My buddy and I were coming back from fishing one night crossed over 2004 the back way into Liverpool in Brazoria cty. Thought it was a deer running down the road 100 yards in front of us, until we got closer maybe 50 yards it turns sideways. Easily over 100 pounds long tail. My buddy is color blind and he knew exactly what it was as soon as it turned. I tell you I don't need a gw to tell me they are here.


----------



## AlvinDucksUnlimited (Jun 7, 2006)

*Cat in SE Texas*

I have seen a mountain lion/cougar/etc, what ever you want to call it two different times in the last 10 years in Brazoria County.

I dont care what anybody says, there are a few around here, I have seen them with my own eyes. NO I was not drinking, smoking or taking anything at the time of sighting. lol. They are unmistakable, to identify once you actually see one in the wild.


----------



## Weather Or Knott (Feb 25, 2008)

I was duck hunting a few years back at my friends place next to Halls bayou. My brother, a friend, and I were driving back to camp at dusk and spotted a big cat. After looking at pictures on the internet we all confirmed it was a jaguarondi.

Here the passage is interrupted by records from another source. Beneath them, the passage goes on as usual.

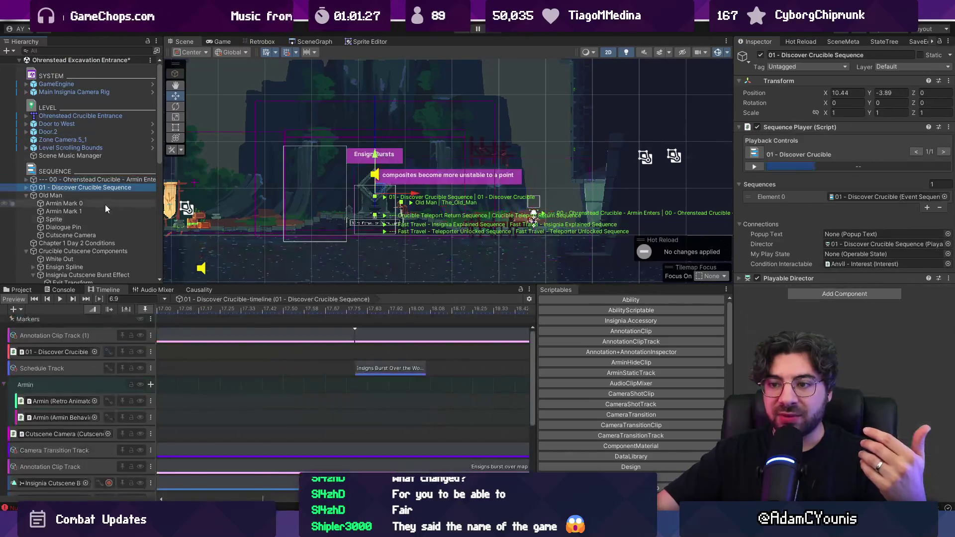
pyautogui.moveTo(326, 282); pyautogui.dragTo(327, 216)
pyautogui.scroll(-10, 323, 318)
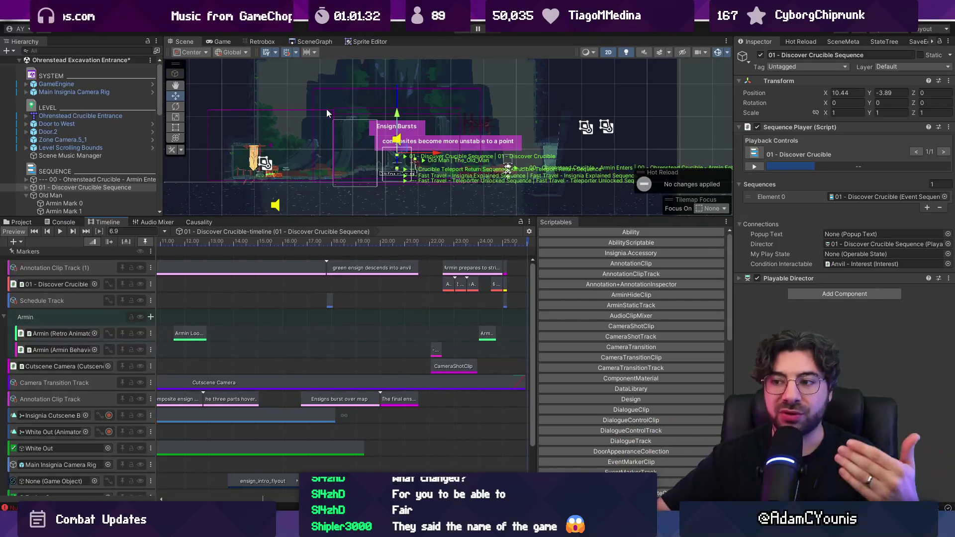
pyautogui.press('alt+Tab')
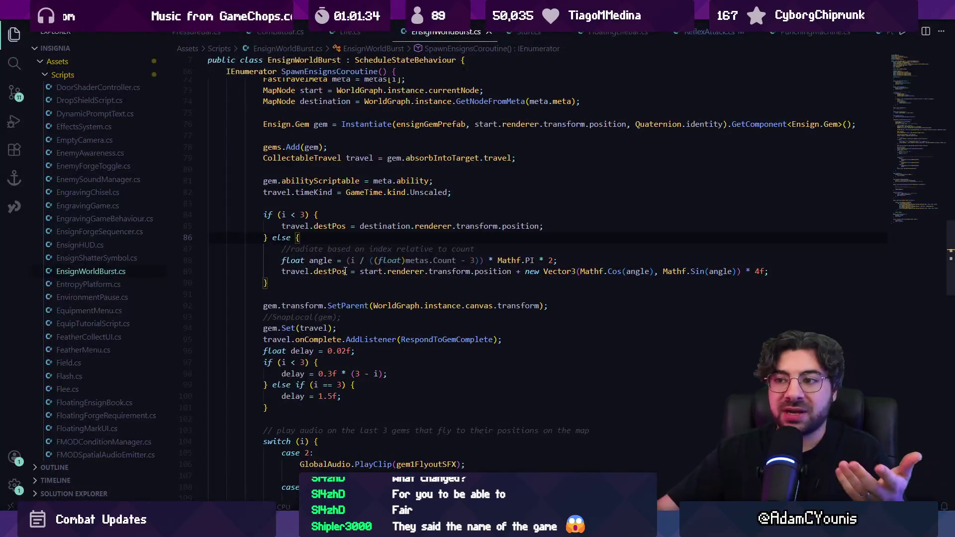
# Examine the GetState sequence and SpawnEnsigns' StartCoroutine call to SpawnEnsignsCoroutine.
pyautogui.scroll(3, 343, 255)
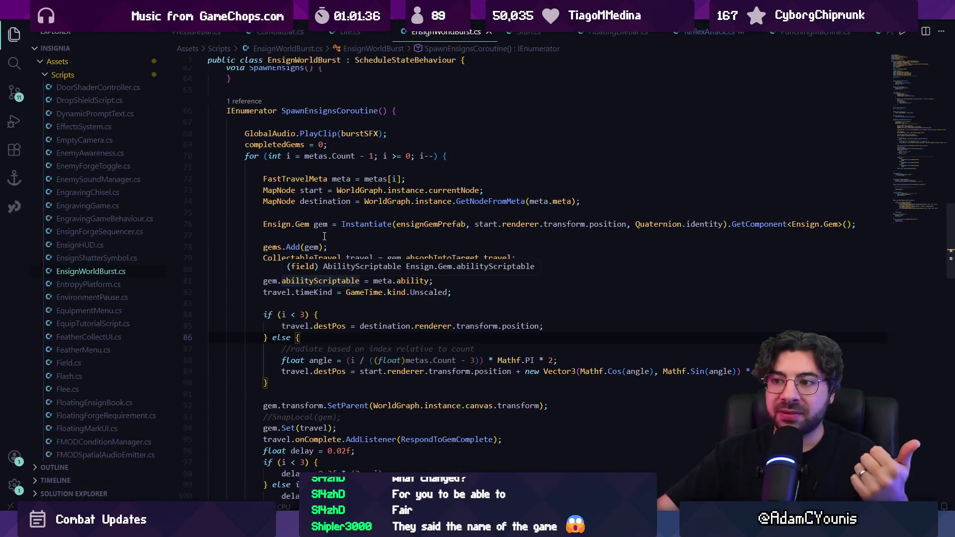
pyautogui.scroll(-5, 387, 270)
pyautogui.scroll(-2, 387, 270)
pyautogui.scroll(1, 386, 270)
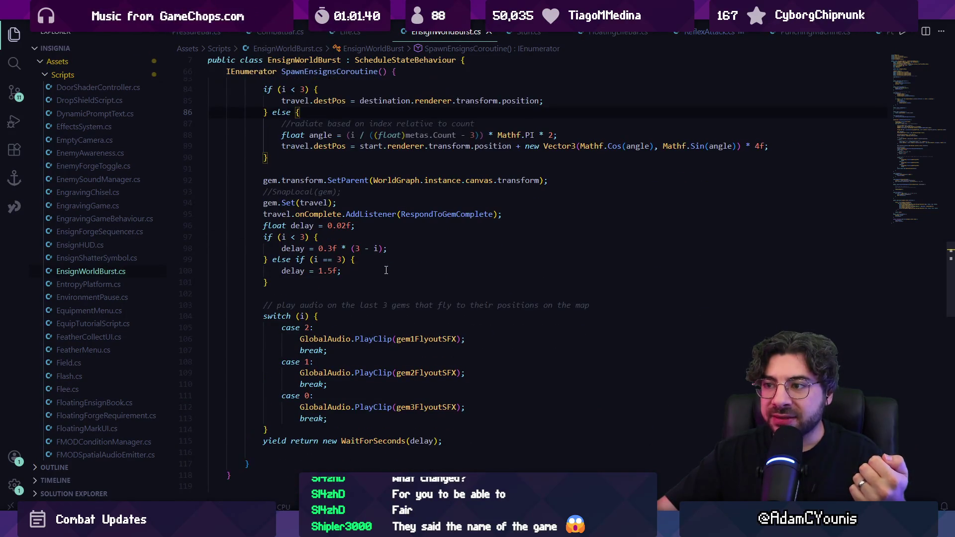
pyautogui.scroll(-18, 386, 270)
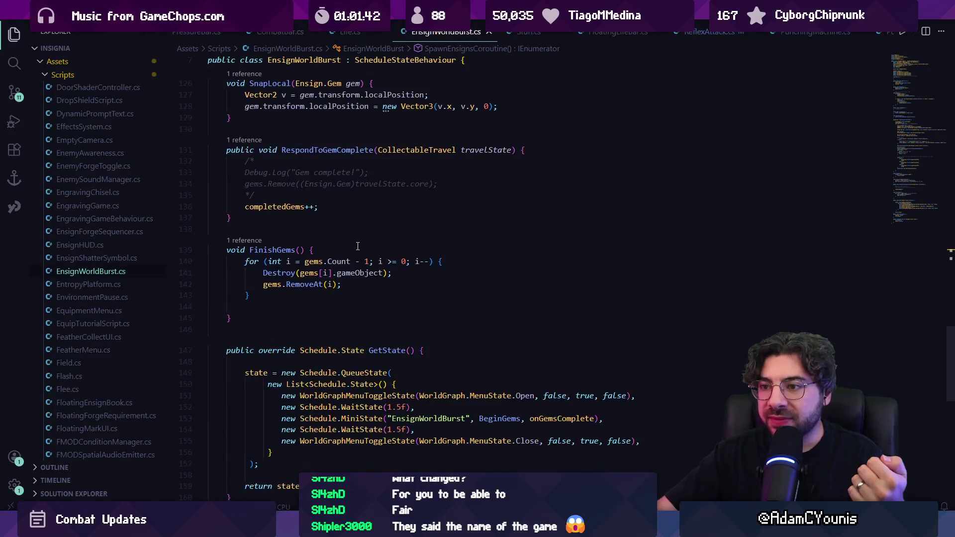
pyautogui.click(273, 268)
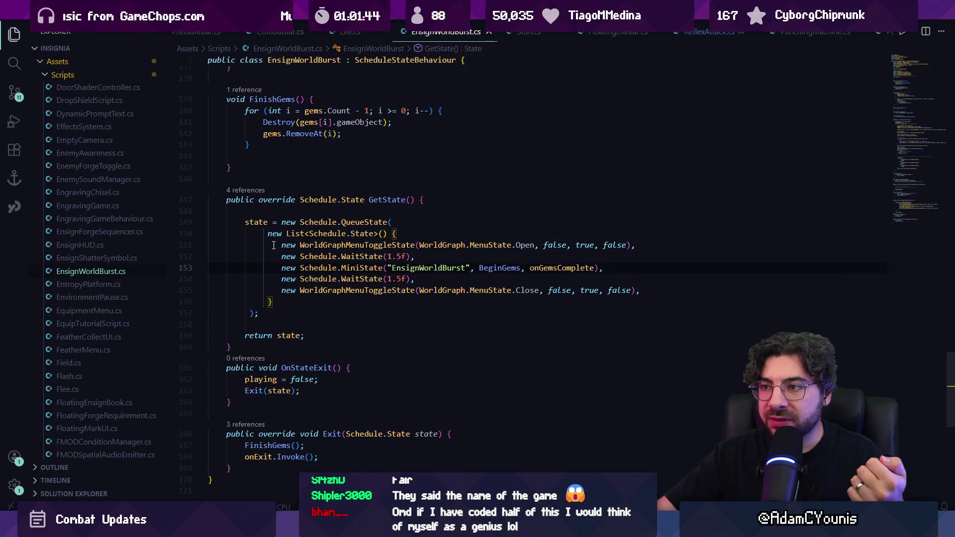
pyautogui.scroll(4, 355, 242)
pyautogui.scroll(20, 356, 242)
pyautogui.click(311, 261)
pyautogui.click(276, 217)
pyautogui.scroll(15, 362, 261)
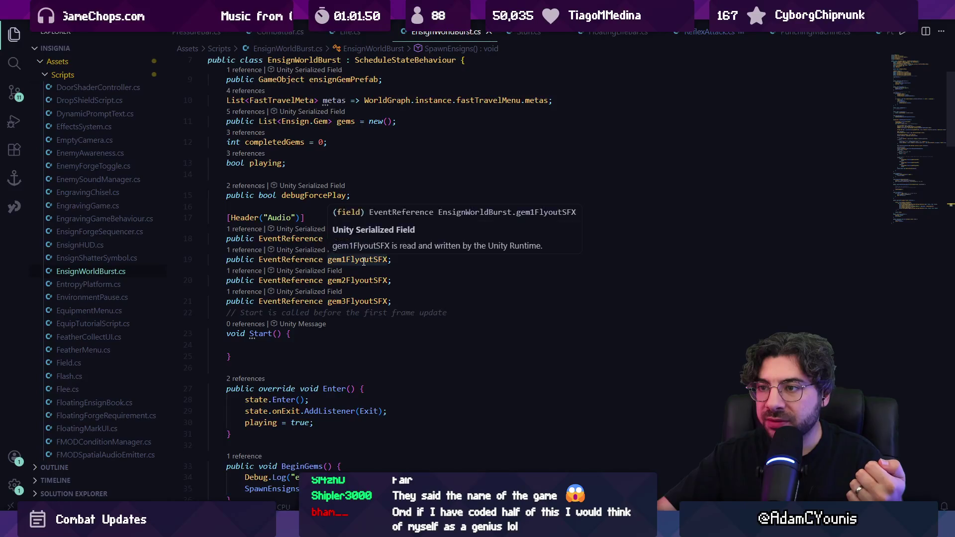
pyautogui.scroll(-15, 362, 262)
pyautogui.click(376, 338)
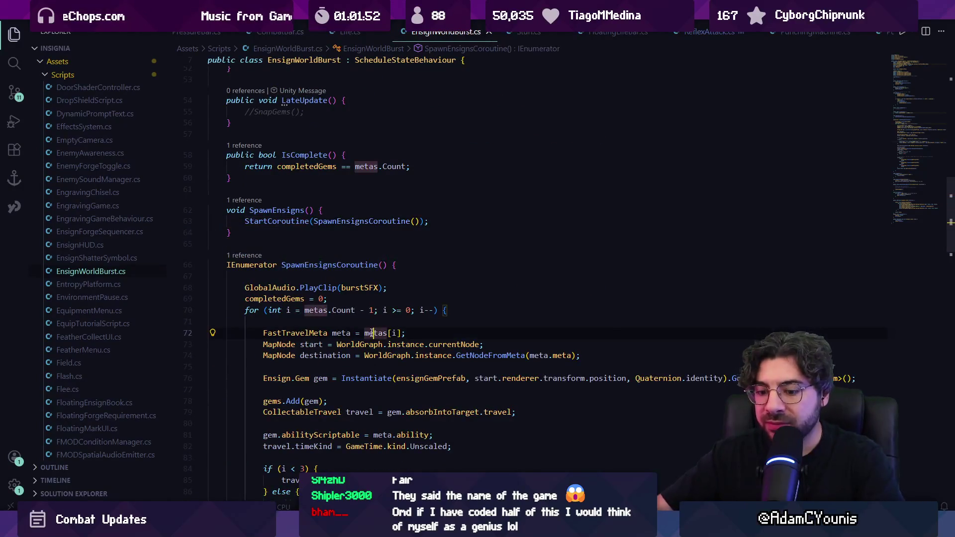
# Search 'return state', go to WorldGraphMenuToggleState's definition, then back to line 151.
pyautogui.press('ctrl+f')
pyautogui.write('return state')
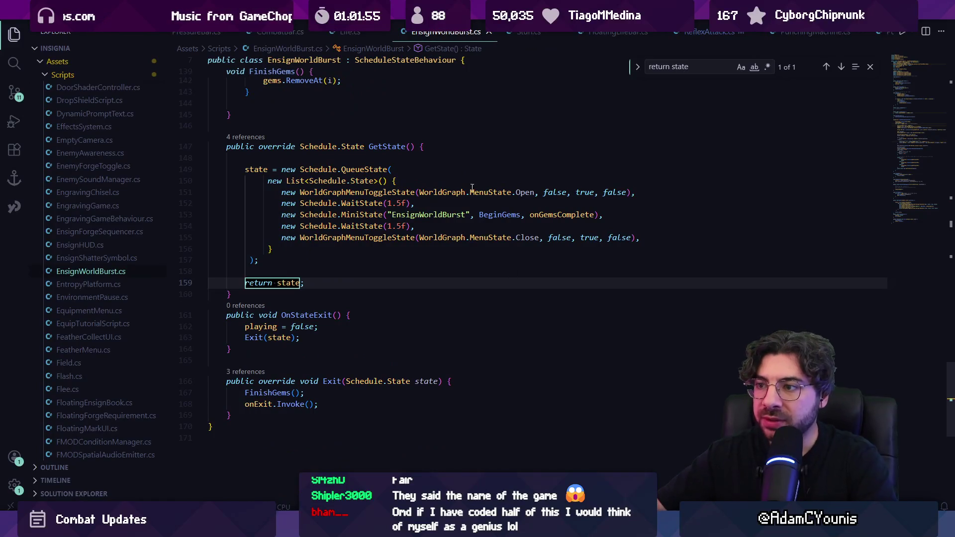
pyautogui.click(361, 192)
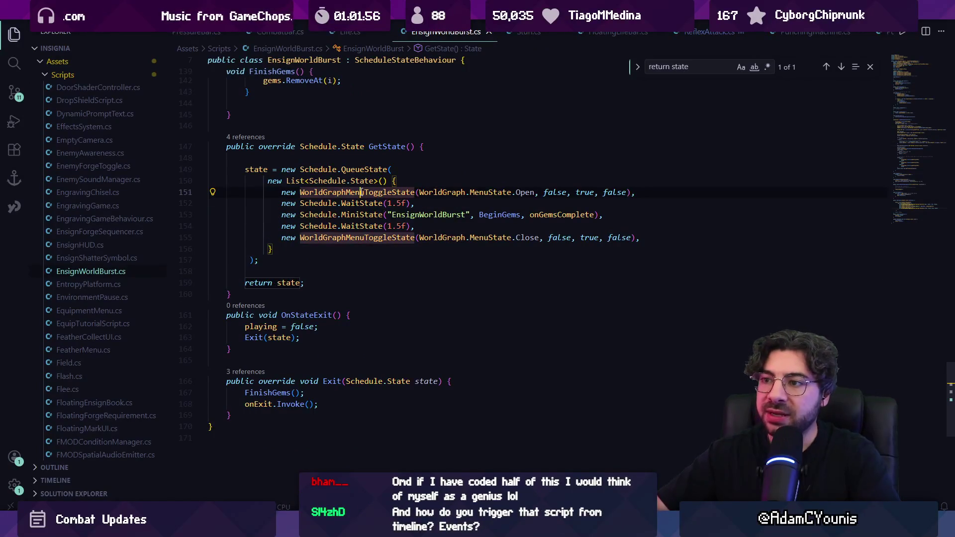
pyautogui.click(334, 193)
pyautogui.click(301, 192)
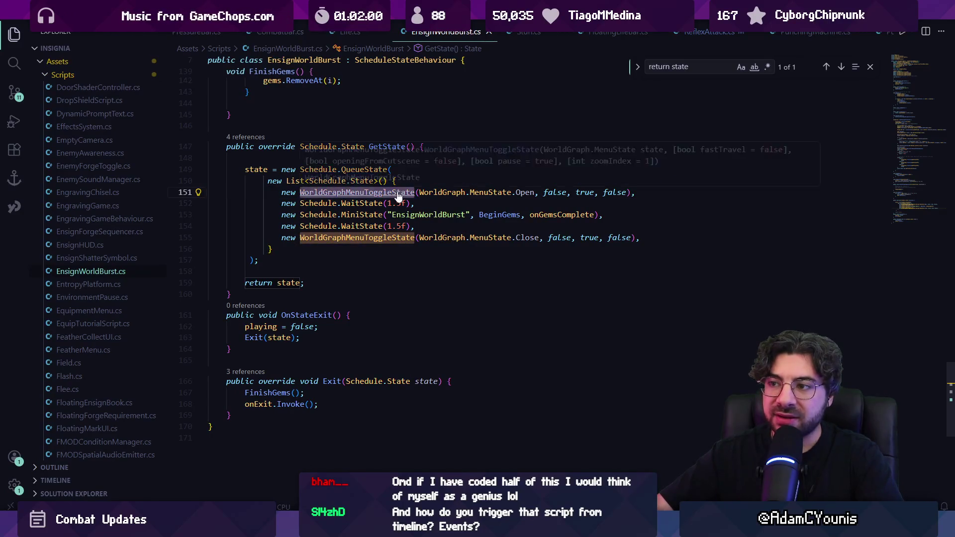
pyautogui.keyDown('ctrl'); pyautogui.click(404, 192); pyautogui.keyUp('ctrl')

We were on the bay side about 50 yards from the ICW.


----------



## bigbarr (Mar 9, 2010)

I saw one year before last, believe it or not it was on the north side of I-10 at Pin Oak rd. in Katy, It was walking the fenceline, this was about 6pm on a 100 degree day, totally blew my mind to see it so close to a residential area,, I called the game warden to report it... His first response back to me was " what do you want me to do about it ?" he was a real jerk,,


----------



## AvianQuest (Feb 7, 2006)

bigbarr said:


> I called the game warden to report it... His first response back to me was " what do you want me to do about it ?" he was a real jerk,,


Well the mountain lion had a legal right to be there...

But TPWD does want the public to report on mountain lion sightings, mainly road kill, or ones found dead for any reason as those are confirm-able.

Here's info and hotline phone numbers...

http://www.tpwd.state.tx.us/publications/pwdpubs/media/pwd_br_w7000_0232.pdf


----------



## dwilliams35 (Oct 8, 2006)

One thing about it, they've got a huge range: find one and report it, and by the time you get off the phone that sucker's four counties over..


----------